WORK TASK A.
Duplicate the passage on moving object detection word for word, everything from "Given the importance" down to "is elaborated below.".
WORK TASK B.
Go on with the passage on moving object detection from where it stops.

PASSAGE SHOWN.

****************************************

Given the importance of moving object detection technology in image-based smart systems, many scholars have proposed various methods to detect moving objects. Moving object detection methods can be roughly divided into three types: temporal differencing, optical flow, and background subtraction, each of which is elaborated below.
The first method we describe is called temporal differencing, which uses the pixel differences of successive images to detect moving objects. For example, Lipton et al. [
1] conducted color-intensity value subtraction between two successive images in a pixel-by-pixel manner and compared the absolute value of the intensity difference with a predefined intensity-difference threshold. If the absolute value of the color intensity difference of a pixel is greater than the threshold, then the pixel is regarded as a foreground point; otherwise, it is a background point. Although this method is quick and simple given the similarity in the colors of various parts of a moving object with a single-color tone, the color difference between continuous images may be too small to detect. When there is a slow-moving object or when the moving object is temporarily stopped, the object’s positions in the continuous images do not change significantly; therefore, the object is likely to be misjudged as a background, causing incomplete detection or even a totally undetectable case of the moving object. Sindhia et al. [
2] used multiple continuous images for motion detection, wherein they calculated the color difference between the beginning images, end images, and continuous images within a pre-set time interval to highlight the changes in color. However, determining the length of the time interval is a problem that remains unaddressed. Given that the computational complexity of temporal differencing is not high in most cases, the hardware cost is low. However, the detection of moving objects with this method is not accurate, and therefore unsuitable for a high-accuracy smart system.

****************************************

MATERIAL PROVIDED.

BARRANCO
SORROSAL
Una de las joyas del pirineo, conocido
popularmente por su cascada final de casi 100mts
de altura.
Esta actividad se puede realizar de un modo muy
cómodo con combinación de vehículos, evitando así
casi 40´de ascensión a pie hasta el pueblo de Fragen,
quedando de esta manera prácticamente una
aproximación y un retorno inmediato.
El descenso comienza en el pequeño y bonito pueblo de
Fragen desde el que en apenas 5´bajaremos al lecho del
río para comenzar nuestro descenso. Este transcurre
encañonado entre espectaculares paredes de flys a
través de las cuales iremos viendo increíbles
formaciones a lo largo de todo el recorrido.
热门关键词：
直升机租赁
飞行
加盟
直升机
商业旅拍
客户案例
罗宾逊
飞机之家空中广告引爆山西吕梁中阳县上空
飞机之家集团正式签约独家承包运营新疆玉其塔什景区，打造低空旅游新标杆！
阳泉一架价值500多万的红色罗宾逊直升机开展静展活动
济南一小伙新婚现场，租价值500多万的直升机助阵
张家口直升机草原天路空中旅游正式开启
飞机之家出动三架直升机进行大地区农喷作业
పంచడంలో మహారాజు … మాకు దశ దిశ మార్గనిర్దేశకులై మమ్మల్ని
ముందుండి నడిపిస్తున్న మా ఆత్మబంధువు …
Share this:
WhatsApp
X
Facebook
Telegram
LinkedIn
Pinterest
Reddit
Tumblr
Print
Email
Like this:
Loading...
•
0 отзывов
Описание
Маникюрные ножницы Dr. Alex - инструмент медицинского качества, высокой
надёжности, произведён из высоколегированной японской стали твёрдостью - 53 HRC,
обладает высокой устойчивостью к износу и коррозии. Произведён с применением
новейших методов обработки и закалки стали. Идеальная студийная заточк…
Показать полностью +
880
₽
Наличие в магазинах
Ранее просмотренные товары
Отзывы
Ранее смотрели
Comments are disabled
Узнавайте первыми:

****************************************

EXERCISE RESULT A.
Given the importance of moving object detection technology in image-based smart systems, many scholars have proposed various methods to detect moving objects. Moving object detection methods can be roughly divided into three types: temporal differencing, optical flow, and background subtraction, each of which is elaborated below.

EXERCISE RESULT B.
Next, let us briefly review the optical flow method. The concept of optical flow was first proposed by Gibson [
3] in 1950. In this method, the spatial and temporal changes of pixels in continuous images were employed to calculate the motion information of objects. As the optical flow method provides object movement information in monitored images, optical flow information can be used to detect moving objects. For example, Zinbi et al. [
4] identified moving objects in images by analyzing the changes of the optical flow field in a scene. But because the detected moving objects were incomplete, they further used morphology to fill in the cavities of the objects. When using the optical flow method to detect moving objects, people are likely to obtain incorrect optical flow information owing to correspondence matching error for objects with indistinct textural features. In addition, a high frame rate is required to obtain accurate optical flow information, which results in high hardware costs, in addition to the complexity of optical-flow calculation methods; therefore, this method is used less frequently for commercial products.
Finally, we introduce the background subtraction method, which creates a reference background image and then detects moving objects using the difference between the background image and input image. Given that the background subtraction method uses the background to detect moving objects, even if a moving object temporarily stops moving, it can still be detected with a good foreground detection effect, thereby allowing the application of this method in various monitoring systems. The most important step in this method is to obtain a background image. The most intuitive method to obtain a background image is to detect an image free of any moving object, and to use that image as the background image. However, in practical applications, moving objects are often present on the monitor screen, and the scenarios under which the monitor screen is entirely free of moving objects are rare or totally non-existent. Therefore, a way to correctly extract the background image in the presence of moving objects is a key technology for this type of method. In
Section 2 we will further discuss the relevant background subtraction technology.
Although the concept of background subtraction is simple, the background on the screen in a real scenario is not always the same. It is also subject to many influencing factors such as moving objects and shaking leaves. Therefore, a way to quickly obtain the correct background model in the initial process of the system is a critical and challenging task for the background subtraction method. The following is a list of common challenges encountered in the process of capturing an initial background.
Color disturbance: In low-cost surveillance systems, poor quality cameras and low frame rates are often used to capture images, causing considerable disturbance to the same color. This not only increases the difficulty of background color clustering, but also makes it easier to misjudge the background as a foreground because the color change of the background is too large.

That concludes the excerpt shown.